MAJOR AND CONNECTED TRANSACTION IN RELATION TO THE ACQUISITION OF 49% EQUITY INTEREST IN CHEERFULL GROUP HOLDINGS LIMITED

THE ACQUISITION

On 15 April 2011 (after trading hours), Ace Bingo, an indirect wholly-owned subsidiary of the Company, entered into the Acquisition Agreement with the Vendors, pursuant to which Ace Bingo has conditionally agreed to purchase and the Vendors have conditionally agreed to sell the Sale Shares, representing 49% equity interest in Cheerfull, for the consideration of HK$27,200,000. The Consideration will be satisfied fully in cash.

Further, pursuant to the Acquisition Agreement, Bozone has agreed to purchase and Ms. Liu has agreed sell the LF Sale Share, representing 1% of the equity interest in Longjiang Feng Cai, for the consideration of HK$300,000 (equivalent to approximately RMB252,100). The LF Consideration will be satisfied fully in cash.

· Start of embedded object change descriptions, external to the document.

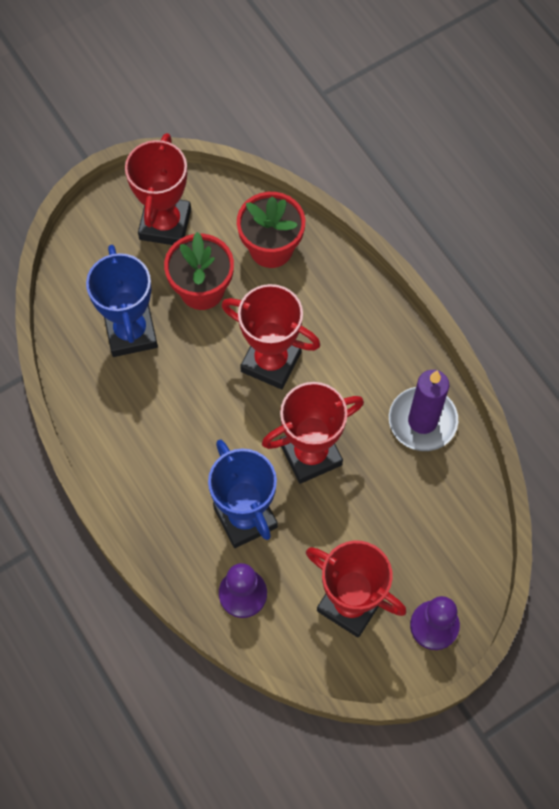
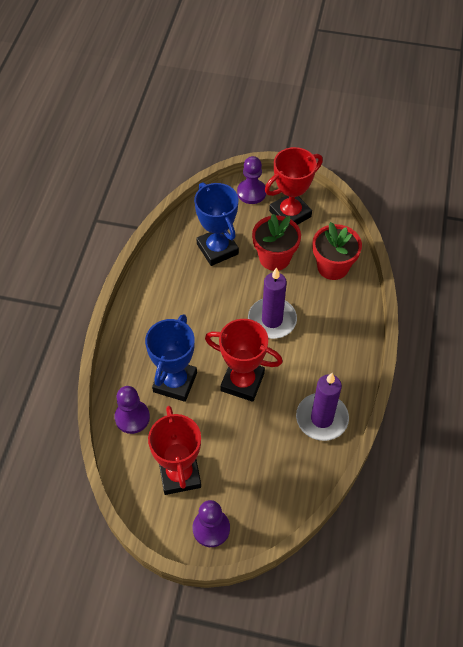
camera: 45 degrees right, 10 degrees down
(97, 233) = (251, 192): none -> purple pawn
(131, 332) = (217, 249): blue trophy -> blue trophy turned 60 degrees counterclockwise
(271, 361) = (272, 320): red trophy -> purple candle

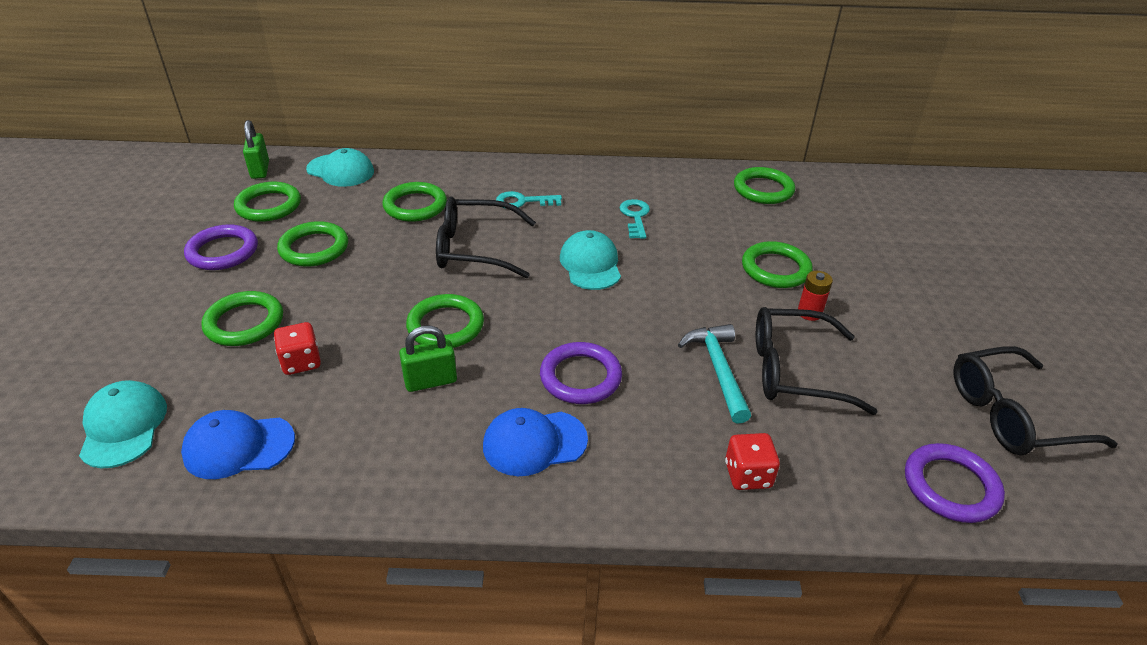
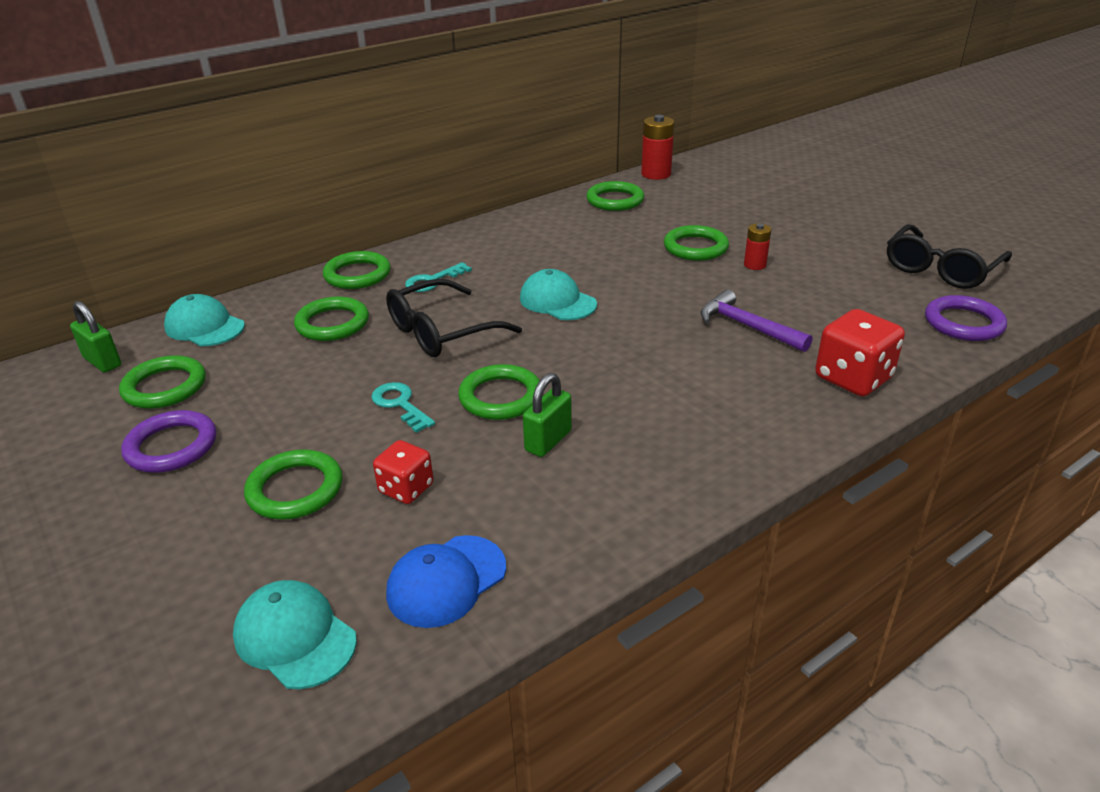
camera: 35 degrees left, 5 degrees down
(314, 248) = (276, 399): green ring -> green ring (357, 275)
(340, 171) = (205, 327): turquoise cap -> turquoise cap turned 135 degrees counterclockwise
(534, 443) = (691, 437): blue cap -> none
(580, 377) = (661, 378): purple ring -> none
(635, 217) = (545, 255): turquoise key -> turquoise key (400, 404)
(718, 370) = (747, 326): turquoise hammer -> purple hammer
(748, 475) = (853, 378): red dice -> red dice, size x1.62
(794, 371) = (794, 304): black glasses -> none
(837, 178) = (656, 174): none -> red battery

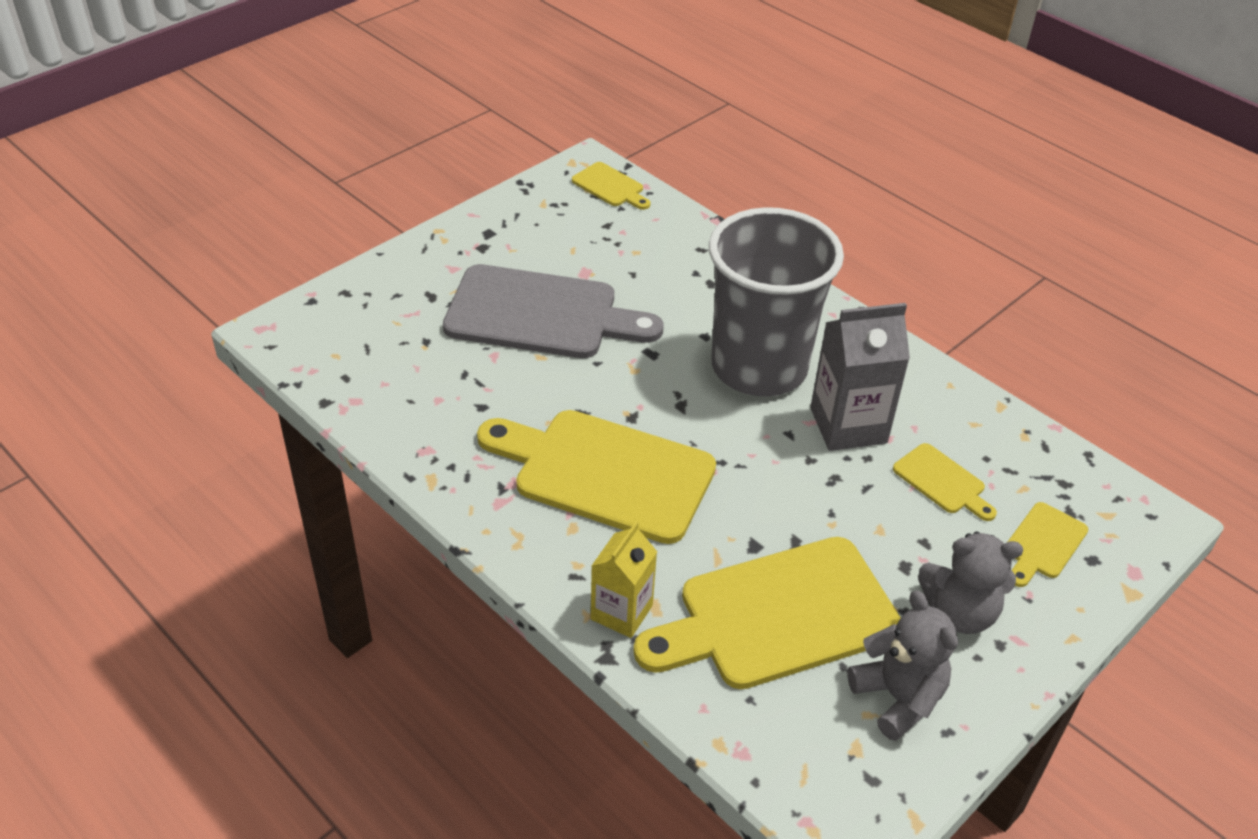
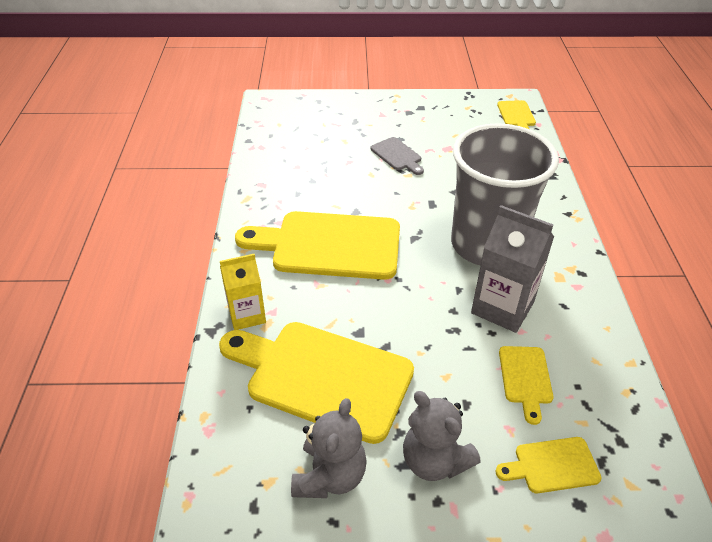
camera: 45 degrees right, 0 degrees up
(541, 314) = (397, 155): grey cutting board -> grey cutting board, size x0.46
(605, 473) = (329, 245): yellow cutting board -> yellow cutting board turned 60 degrees counterclockwise

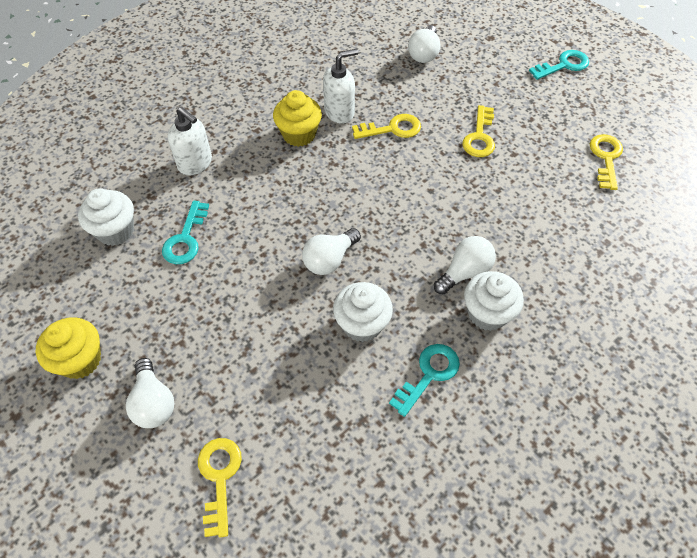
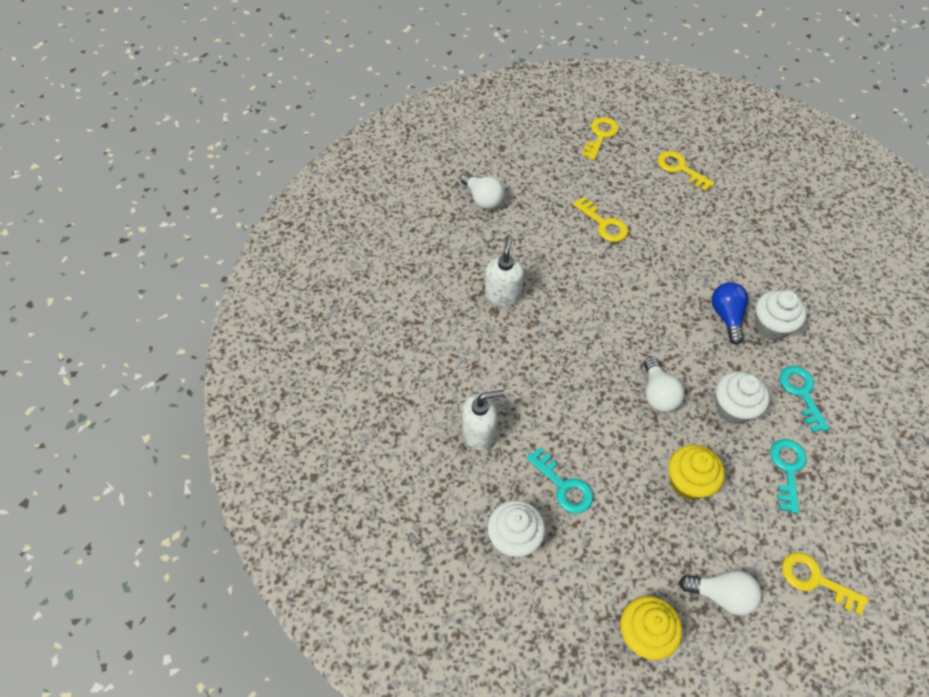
camera: 55 degrees left, 0 degrees up
(299, 134) = (505, 337): yellow cupcake -> yellow cupcake (688, 482)
(392, 129) = (551, 271): yellow key -> yellow key (600, 135)
(464, 272) = (726, 316): white light bulb -> blue light bulb
(563, 65) = (570, 127): turquoise key -> turquoise key (787, 469)

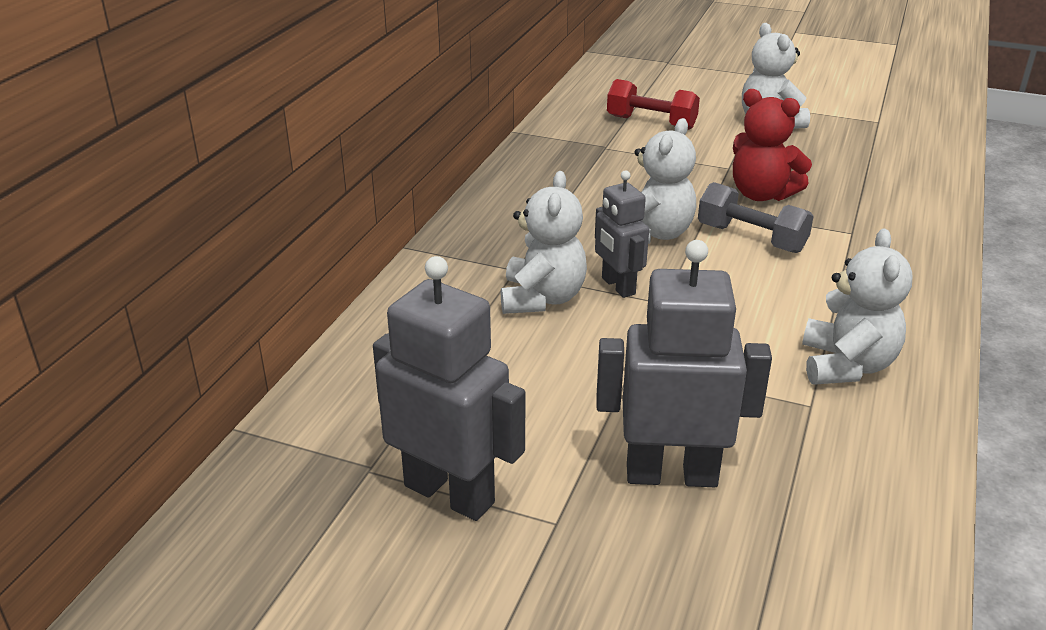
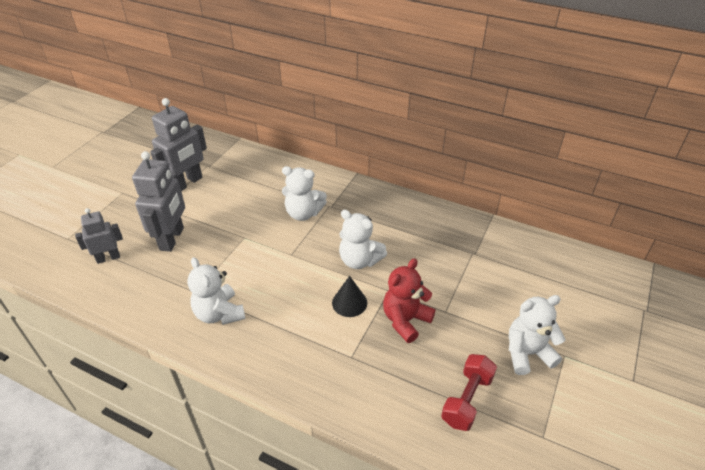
camera: 95 degrees right, 10 degrees up
(618, 286) = (309, 240): grey robot -> grey robot (108, 258)
(651, 123) = (515, 281): red dumbbell -> red dumbbell (467, 399)
(751, 238) = (349, 302): grey dumbbell -> black cone
(846, 365) = (219, 313): white teddy bear -> white teddy bear turned 45 degrees clockwise

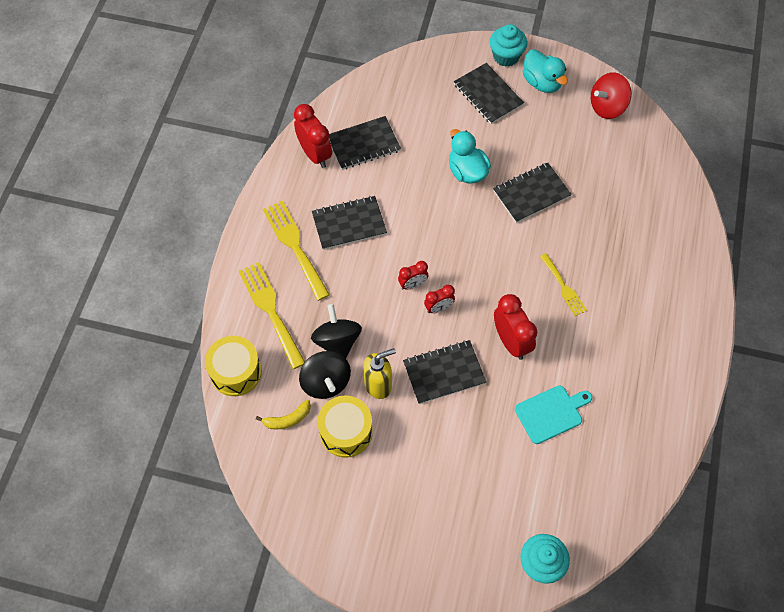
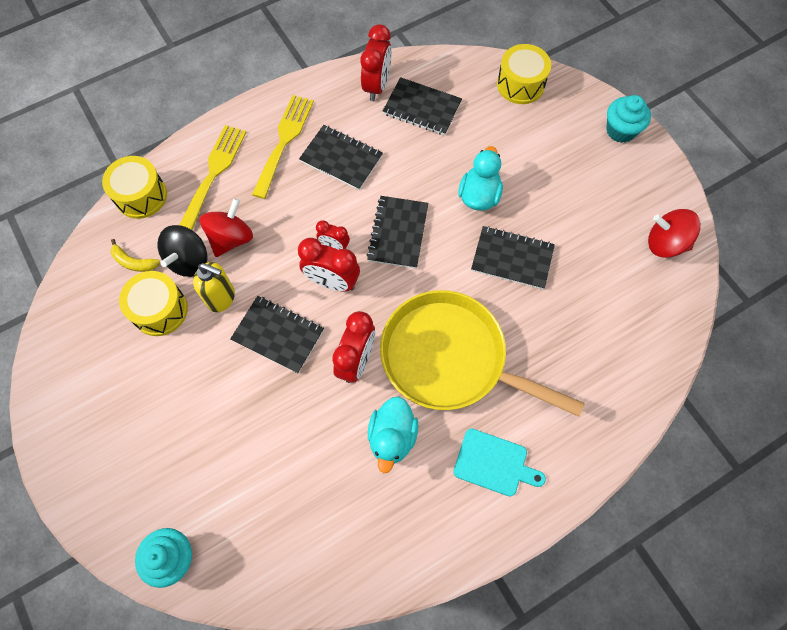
camera: 45 degrees right, 5 degrees up
(337, 342) = (231, 238): black spinning top -> red spinning top
(410, 76) = (520, 84): none -> yellow drum
(438, 308) = (332, 282): red clock -> red clock, size x1.74
(488, 95) = (568, 149): black notebook -> black notebook (398, 233)
(542, 83) = (628, 176): turquoise duck -> turquoise duck (392, 437)
(551, 413) = (321, 448): turquoise cutting board -> turquoise cutting board (494, 463)
(563, 287) = (450, 358): yellow fork -> yellow pan

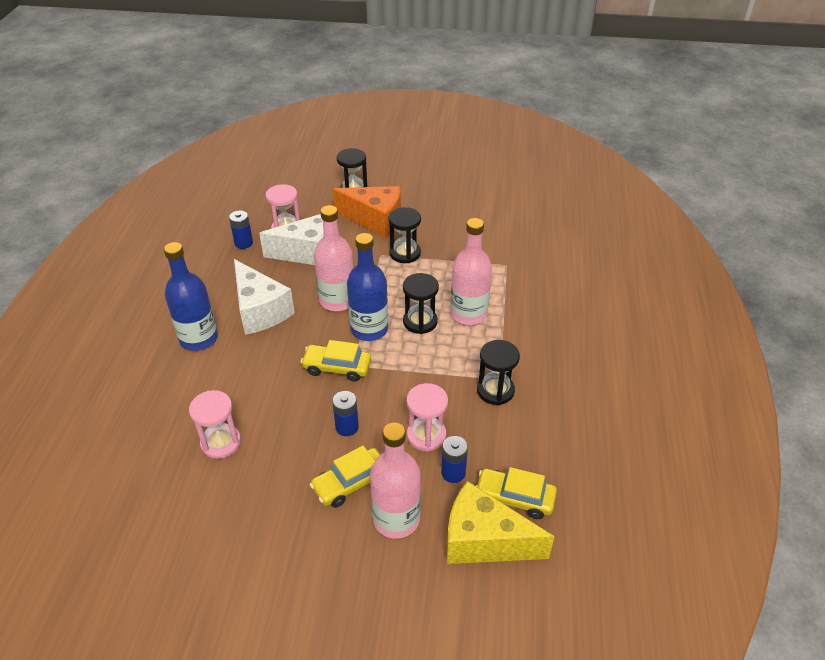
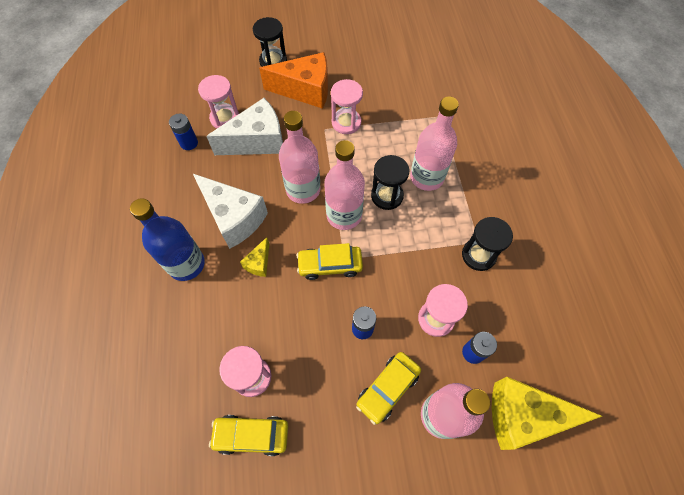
camera: 15 degrees left, 20 degrees up
(268, 352) = (259, 263): none -> yellow cheese
(369, 329) = (344, 215): blue bottle -> pink bottle
(405, 253) = (346, 122): black hourglass -> pink hourglass
(514, 498) = (533, 365): yellow car -> yellow car (251, 435)

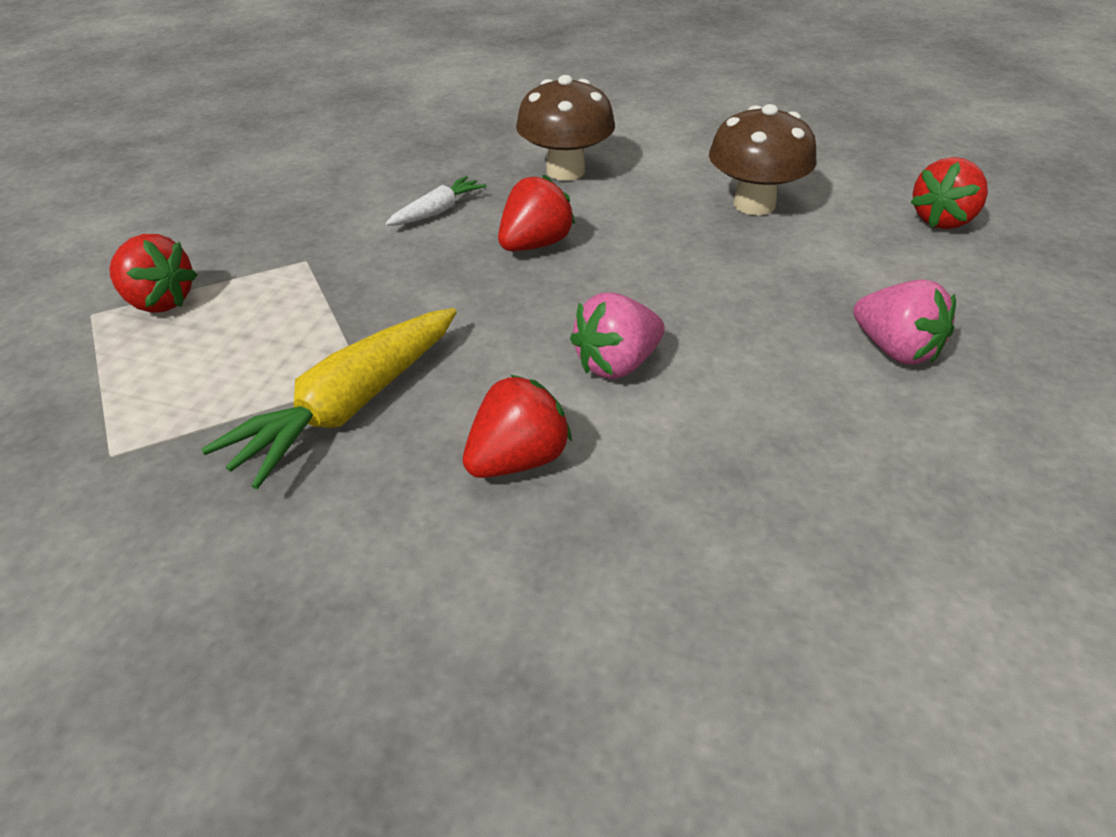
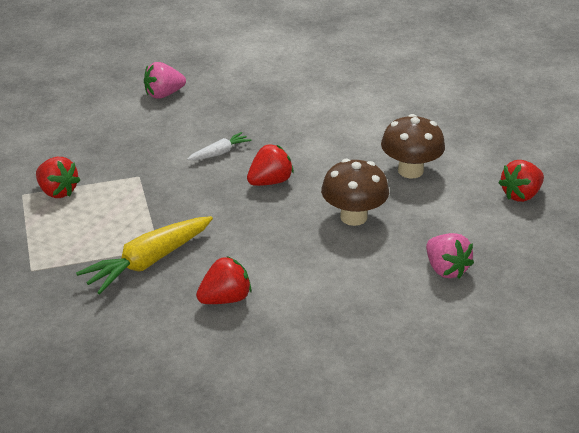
camera: 10 degrees right, 5 degrees down
(565, 171) = (304, 133): brown mushroom -> brown mushroom (353, 217)
(617, 364) = (291, 257): pink strawberry -> pink strawberry (164, 94)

Cheerfull is a limited liability company established in the BVI and holds 100% equity interest in Bozone. The Group currently holds 51% equity interest in Cheerfull and the financial results of the Cheerfull Group are consolidated to the financial statements of the Group. Bozone is a wholly foreign-owned enterprise established in the PRC principally engaged in providing services to the Welfare Lottery Centres of Heilongjiang, Zhejiang and Shenzhen. Bozone Group’s suite of services include: software development, integration of network systems, network security solutions, lottery operation solutions and services, and research and development into and the supply and maintenance of POS machines. Longjiang Feng Cai is owned as to 99% by Bozone and 1% by Ms. Liu; it provides the full spectrum of the services to the Welfare Lottery Centre in the Zhejiang province.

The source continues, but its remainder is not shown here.